### Brief:
Read each of the lines below and tally those with "Verfügung"; the tally is the whole answer.

### Items listed in a dataset:

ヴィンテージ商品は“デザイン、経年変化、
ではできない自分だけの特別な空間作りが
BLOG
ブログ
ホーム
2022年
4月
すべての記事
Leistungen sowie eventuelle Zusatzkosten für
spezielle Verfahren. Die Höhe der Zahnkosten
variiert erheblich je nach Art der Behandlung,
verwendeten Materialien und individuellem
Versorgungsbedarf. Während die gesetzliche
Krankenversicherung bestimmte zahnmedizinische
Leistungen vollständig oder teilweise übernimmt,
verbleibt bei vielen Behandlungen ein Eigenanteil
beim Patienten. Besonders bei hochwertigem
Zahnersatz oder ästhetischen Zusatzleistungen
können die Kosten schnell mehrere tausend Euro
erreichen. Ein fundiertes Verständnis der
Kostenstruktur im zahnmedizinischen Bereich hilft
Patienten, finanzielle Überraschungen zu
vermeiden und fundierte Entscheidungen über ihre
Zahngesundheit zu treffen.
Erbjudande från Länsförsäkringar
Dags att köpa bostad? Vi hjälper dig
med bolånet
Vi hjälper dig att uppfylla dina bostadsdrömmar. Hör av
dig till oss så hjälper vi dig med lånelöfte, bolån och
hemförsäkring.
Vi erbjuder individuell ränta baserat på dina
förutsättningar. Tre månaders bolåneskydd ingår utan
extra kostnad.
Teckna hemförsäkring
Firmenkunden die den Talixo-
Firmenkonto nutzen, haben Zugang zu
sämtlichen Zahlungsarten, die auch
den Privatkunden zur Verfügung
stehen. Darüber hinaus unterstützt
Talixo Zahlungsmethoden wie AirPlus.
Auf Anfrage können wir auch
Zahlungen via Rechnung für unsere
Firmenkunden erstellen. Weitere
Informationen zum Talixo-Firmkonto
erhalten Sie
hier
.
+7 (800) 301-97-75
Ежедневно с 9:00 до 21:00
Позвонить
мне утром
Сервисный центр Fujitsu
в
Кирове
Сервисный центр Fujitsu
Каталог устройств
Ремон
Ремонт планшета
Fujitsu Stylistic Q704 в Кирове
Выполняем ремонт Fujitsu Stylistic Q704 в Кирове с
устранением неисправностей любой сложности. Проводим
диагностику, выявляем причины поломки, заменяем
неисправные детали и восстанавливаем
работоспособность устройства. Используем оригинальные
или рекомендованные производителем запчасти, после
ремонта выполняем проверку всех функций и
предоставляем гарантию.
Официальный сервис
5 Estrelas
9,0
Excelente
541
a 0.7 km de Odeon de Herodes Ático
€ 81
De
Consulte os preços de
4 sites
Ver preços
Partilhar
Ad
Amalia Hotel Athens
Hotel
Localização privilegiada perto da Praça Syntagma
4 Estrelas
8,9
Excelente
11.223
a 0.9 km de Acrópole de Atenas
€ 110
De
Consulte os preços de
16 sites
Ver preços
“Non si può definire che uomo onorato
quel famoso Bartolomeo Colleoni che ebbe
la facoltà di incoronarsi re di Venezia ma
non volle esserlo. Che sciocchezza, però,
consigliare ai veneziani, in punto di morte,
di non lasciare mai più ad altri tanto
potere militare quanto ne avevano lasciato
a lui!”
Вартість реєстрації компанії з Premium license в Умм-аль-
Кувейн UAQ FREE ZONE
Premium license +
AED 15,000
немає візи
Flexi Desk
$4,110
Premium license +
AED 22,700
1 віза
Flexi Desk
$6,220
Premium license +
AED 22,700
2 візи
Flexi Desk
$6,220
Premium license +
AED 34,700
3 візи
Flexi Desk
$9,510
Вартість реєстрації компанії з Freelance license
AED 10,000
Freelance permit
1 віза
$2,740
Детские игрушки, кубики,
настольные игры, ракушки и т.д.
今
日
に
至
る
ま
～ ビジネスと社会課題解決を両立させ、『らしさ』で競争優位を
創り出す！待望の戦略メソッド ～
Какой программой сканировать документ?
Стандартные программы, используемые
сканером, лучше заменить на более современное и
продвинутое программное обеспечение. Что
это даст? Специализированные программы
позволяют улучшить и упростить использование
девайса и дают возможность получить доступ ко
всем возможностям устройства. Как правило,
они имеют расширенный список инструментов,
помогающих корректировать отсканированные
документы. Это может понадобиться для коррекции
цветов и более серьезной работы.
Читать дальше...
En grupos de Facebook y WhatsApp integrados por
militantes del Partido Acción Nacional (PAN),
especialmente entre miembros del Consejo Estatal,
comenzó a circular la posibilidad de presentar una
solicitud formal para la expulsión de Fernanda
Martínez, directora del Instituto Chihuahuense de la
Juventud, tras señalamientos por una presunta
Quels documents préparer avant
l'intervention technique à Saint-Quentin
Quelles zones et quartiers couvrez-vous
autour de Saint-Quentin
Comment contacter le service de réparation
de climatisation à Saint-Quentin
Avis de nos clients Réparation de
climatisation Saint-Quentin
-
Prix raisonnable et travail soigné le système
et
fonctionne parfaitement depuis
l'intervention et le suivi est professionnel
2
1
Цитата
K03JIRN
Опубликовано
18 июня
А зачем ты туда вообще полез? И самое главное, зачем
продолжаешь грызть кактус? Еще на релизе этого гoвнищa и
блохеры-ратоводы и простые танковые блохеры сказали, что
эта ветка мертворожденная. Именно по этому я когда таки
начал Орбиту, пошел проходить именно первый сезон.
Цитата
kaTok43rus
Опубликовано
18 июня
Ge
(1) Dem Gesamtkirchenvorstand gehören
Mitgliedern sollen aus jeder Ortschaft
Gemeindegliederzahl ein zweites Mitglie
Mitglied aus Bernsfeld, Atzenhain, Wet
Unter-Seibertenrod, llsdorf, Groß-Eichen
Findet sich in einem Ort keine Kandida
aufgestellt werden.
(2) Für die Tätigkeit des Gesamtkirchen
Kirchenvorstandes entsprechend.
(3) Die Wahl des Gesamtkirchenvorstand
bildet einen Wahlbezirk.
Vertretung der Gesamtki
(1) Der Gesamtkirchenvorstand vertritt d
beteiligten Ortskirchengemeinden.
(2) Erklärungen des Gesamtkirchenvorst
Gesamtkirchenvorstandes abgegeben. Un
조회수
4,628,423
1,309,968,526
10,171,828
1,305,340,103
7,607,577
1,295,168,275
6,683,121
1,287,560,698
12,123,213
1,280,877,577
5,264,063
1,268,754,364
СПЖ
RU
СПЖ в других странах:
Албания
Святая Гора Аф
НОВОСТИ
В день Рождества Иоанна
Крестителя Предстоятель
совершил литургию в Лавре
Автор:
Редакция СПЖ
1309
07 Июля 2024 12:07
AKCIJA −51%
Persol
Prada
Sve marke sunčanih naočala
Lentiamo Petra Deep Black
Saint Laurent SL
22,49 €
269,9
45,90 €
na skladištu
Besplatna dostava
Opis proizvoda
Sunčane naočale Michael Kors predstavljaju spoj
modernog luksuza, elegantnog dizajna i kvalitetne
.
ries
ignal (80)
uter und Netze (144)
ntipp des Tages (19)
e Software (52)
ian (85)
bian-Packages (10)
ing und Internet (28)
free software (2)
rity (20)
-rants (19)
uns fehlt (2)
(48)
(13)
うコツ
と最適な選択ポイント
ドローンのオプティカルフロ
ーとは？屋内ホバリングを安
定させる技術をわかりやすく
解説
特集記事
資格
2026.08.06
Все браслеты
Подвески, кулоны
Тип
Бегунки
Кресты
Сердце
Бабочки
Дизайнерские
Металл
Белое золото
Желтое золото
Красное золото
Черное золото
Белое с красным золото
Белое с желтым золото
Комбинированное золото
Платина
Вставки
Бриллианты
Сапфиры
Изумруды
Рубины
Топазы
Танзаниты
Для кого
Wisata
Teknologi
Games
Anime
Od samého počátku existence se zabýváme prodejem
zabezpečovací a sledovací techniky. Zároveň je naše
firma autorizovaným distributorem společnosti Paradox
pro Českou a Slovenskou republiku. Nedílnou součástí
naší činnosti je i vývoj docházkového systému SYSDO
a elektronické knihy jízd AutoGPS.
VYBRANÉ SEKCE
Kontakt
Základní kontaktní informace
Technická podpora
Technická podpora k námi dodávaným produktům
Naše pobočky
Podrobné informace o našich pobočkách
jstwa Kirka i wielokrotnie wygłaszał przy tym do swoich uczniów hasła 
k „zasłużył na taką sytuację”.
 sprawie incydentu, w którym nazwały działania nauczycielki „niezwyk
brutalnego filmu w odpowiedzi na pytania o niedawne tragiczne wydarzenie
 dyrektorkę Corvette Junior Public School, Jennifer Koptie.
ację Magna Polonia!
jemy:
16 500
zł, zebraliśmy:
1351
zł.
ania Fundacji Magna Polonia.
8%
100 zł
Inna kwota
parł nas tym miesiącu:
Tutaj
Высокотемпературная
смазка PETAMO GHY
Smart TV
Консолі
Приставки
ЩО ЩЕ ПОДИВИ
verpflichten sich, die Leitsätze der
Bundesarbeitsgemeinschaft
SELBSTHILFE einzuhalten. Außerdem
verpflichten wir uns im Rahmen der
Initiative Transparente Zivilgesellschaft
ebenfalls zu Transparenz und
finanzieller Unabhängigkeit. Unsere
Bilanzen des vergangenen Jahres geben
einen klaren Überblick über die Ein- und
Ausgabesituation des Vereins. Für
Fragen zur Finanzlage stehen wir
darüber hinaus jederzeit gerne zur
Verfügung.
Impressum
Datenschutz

### Result below:
2